Measurement: Sensors (Dec 2022)
Early prediction of hypothyroidism and multiclass classification using predictive machine learning and deep learning
Abstract
Thyroid disease is considered one of the most common health disorders, which may lead to various health problems. Recent studies reveal that approximately 42 million people in India face thyroid dysfunction or disorder problems. The thyroid hormone is responsible for thyroid disorder which may lead to hypothyroidism or hyperthyroidism problems. TSH (Thyroid Stimulating Hormone), T3 (Triiodothyronine, T3-RIA), FT4 (FT4, Free Thyroxine), T4 (Thyroxine), FTI (Free Thyroxine Index, FTI, T7) are the significant components of thyroid test which is performed to diagnose the behavior of thyroid hormone.

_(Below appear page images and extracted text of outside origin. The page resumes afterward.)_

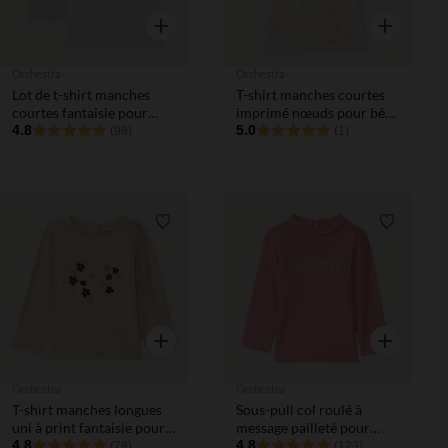
Aperçu rapide
Aperçu rapi
Orchestra
Orchestra
Lot de t-shirt manches
T-shirt manches courtes
courtes fantaisie pour
imprimé nœuds pour bébé
bébé fille
4.8
fille
5.0
(98)
(1)
Liste de souhaits
Liste de 
Aperçu rapide
Aperçu rapi
Orchestra
Orchestra
T-shirt manches longues
Sous-pull col roulé à
uni à print fantaisie pour
message pailleté pour
bébé fille
4.8
bébé fille
4.8
(78)
(123)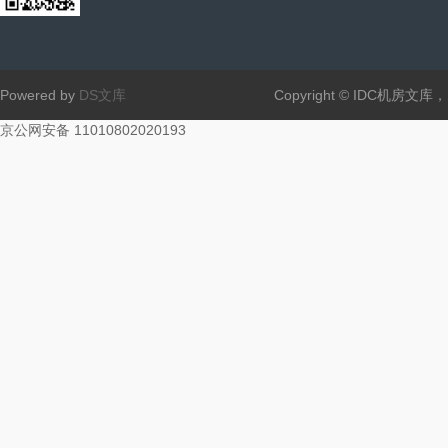
Powered by
DS文库
Copyright © IDC机房文
京公网安备 11010802020193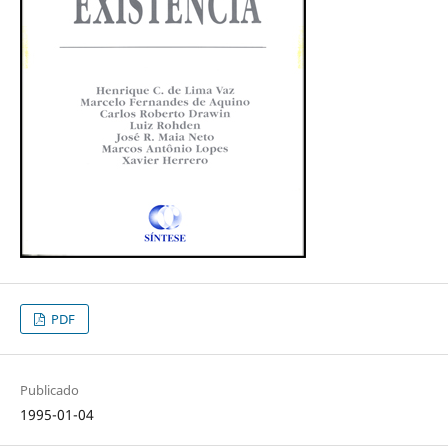
PDF
Publicado
1995-01-04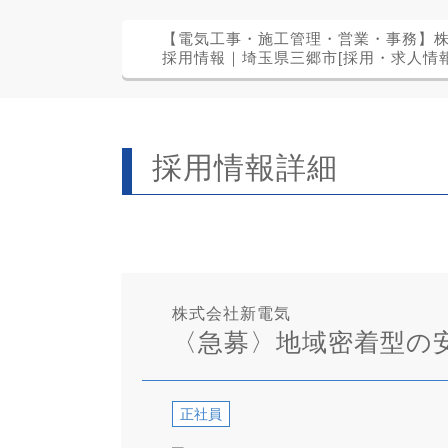
【電気工事・施工管理・営業・事務】
採用情報｜埼玉県三郷市[採用・求人情報
採用情報詳細
株式会社新電気
〈急募〉地域密着型の安
正社員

However, manual analysis of these parameters on large databases to diagnose and predict hypothyroidism or hyperthyroidism is tedious. In this article, various machine learning-based techniques have been applied to build predictive models, which includes decision tree, random forest, naive Bayes and multiclass classifier and a deep learning (DL) based model Artificial Neural Network (ANN), which is best known for dealing with text data has been applied to predict the class of hypothyroidism. The performance evaluation indicates that the decision tree and random forest provide better results with the highest accuracy of 99.5758% and 99.3107% and very few error rates of 0.0424 and 0.0689, respectively. Furthermore, a comparison among the presented classifiers has been made, and also the proposed model has been compared with previous works, and it has been found that it shows better accuracy as compared to other related works. The DL-based ANN model also offers a competitive accuracy which is 93.8226%. Furthermore, this study can be useful for researchers to identify a suitable model for hypothyroidism detection and classification.